WEEKEND WHITE HOUSE, BEDMINSTER, N.J. In what appears to be a throwback to the days of Watergate, President Donald Trump has reportedly organized a band of so-called plumbers to investigate serious leaks at the White House. Anonymous confidential informants, all members of the White House staff, reported that the president is so disturbed by incessant leaks that he has ordered attorney general Sessions to head the search. Sessions has told other cabinet members that the leaks cannot continue, and that drastic action will be taken to curtail them. He has threatened to subpoena reporters who may have learned of the leaks from the White House staff.

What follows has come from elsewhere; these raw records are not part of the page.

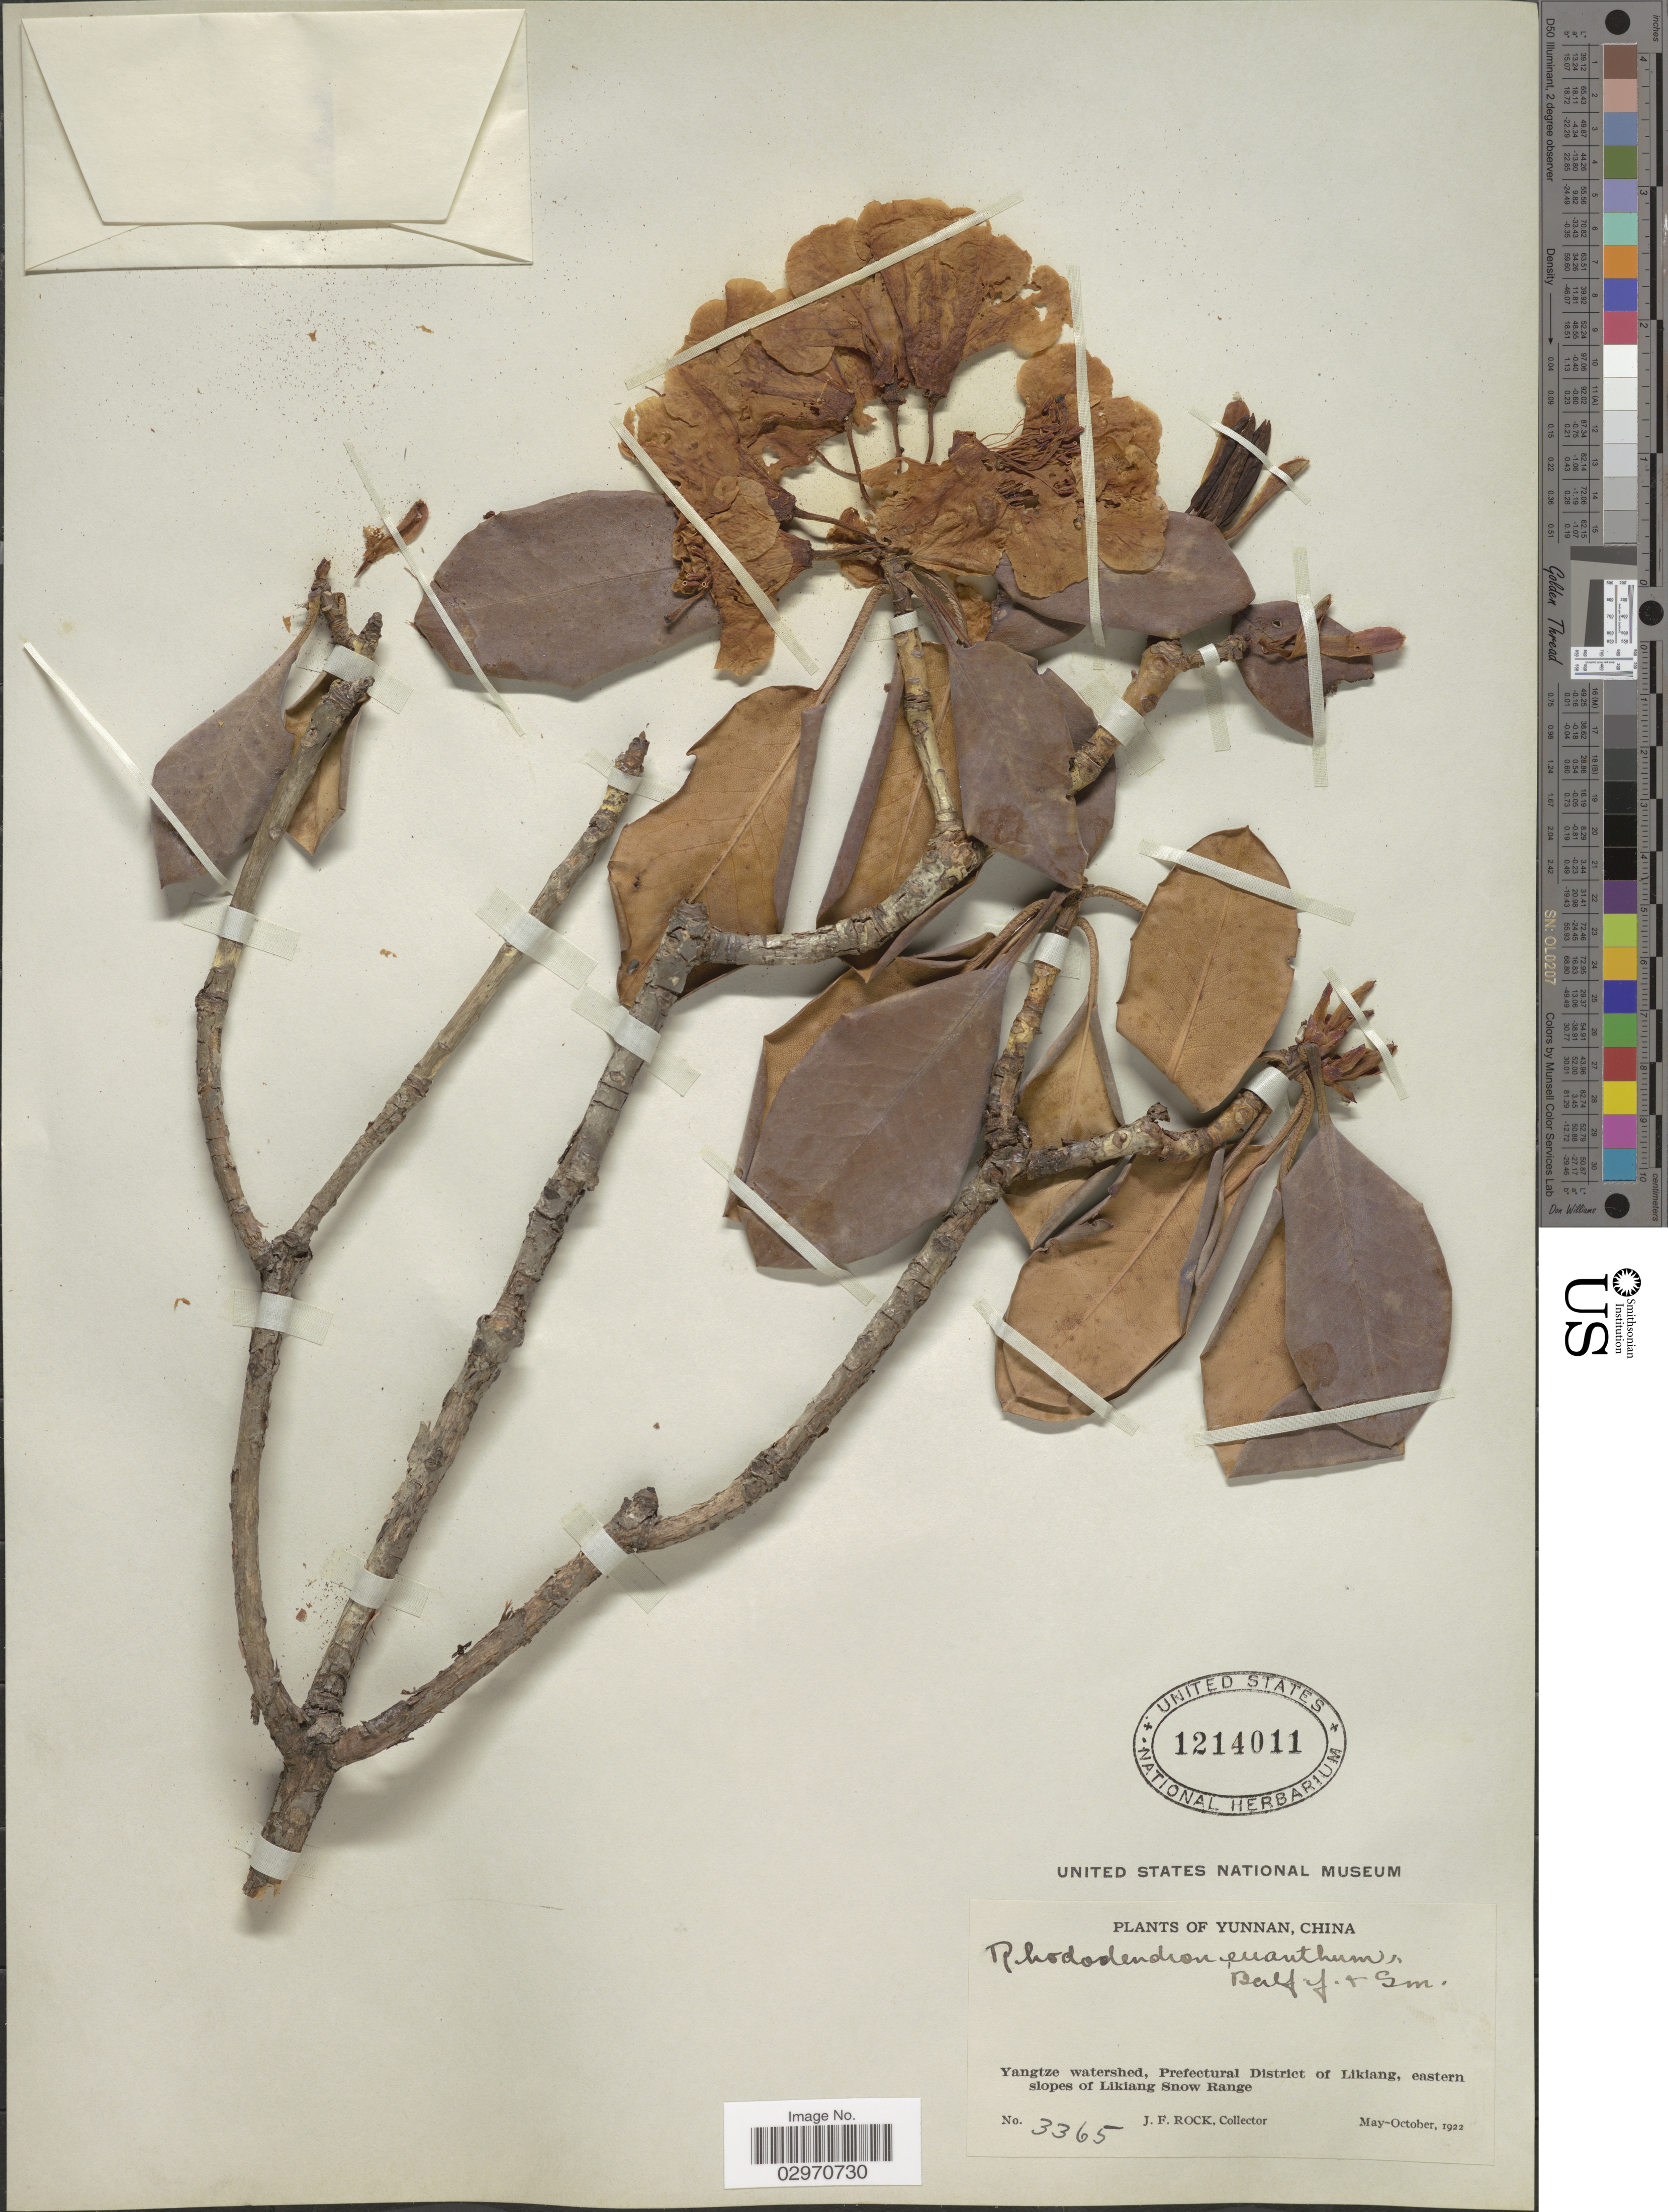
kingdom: Plantae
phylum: Tracheophyta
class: Magnoliopsida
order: Ericales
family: Ericaceae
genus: Rhododendron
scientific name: Rhododendron euanthum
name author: Balf. f. & W.W. Sm.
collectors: J. Rock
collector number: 3365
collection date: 1922-05/1922-10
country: China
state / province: Yunnan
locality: Yangtze watershed, Prefectural District of Likiang, eastern slopes of Likiang Snow Range.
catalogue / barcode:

The New York Times, in an editorial today that refused to identify sources, revealed that the current leakage is unrelated to the leak revealed in May. At that time, as reported in a Spoof exclusive, the problem was not technically a leak but was a backup and toilet overflow caused by an an ancient, unpumped White House cesspool. The Times' informants say the present issue is multiple leaks somewhere in an as yet undetermined pipe in the president's bathroom.
Sean Spicer, filling in for the new press secretary as Spicer prepares to leave the White House staff, said that if Sessions is in fact seeking the source of the leak, he would indeed need plumbers but that neither the president nor the attorney general feel that term is acceptable today. Spicer suggested if the plumbers do exist, they be called pipe fitters.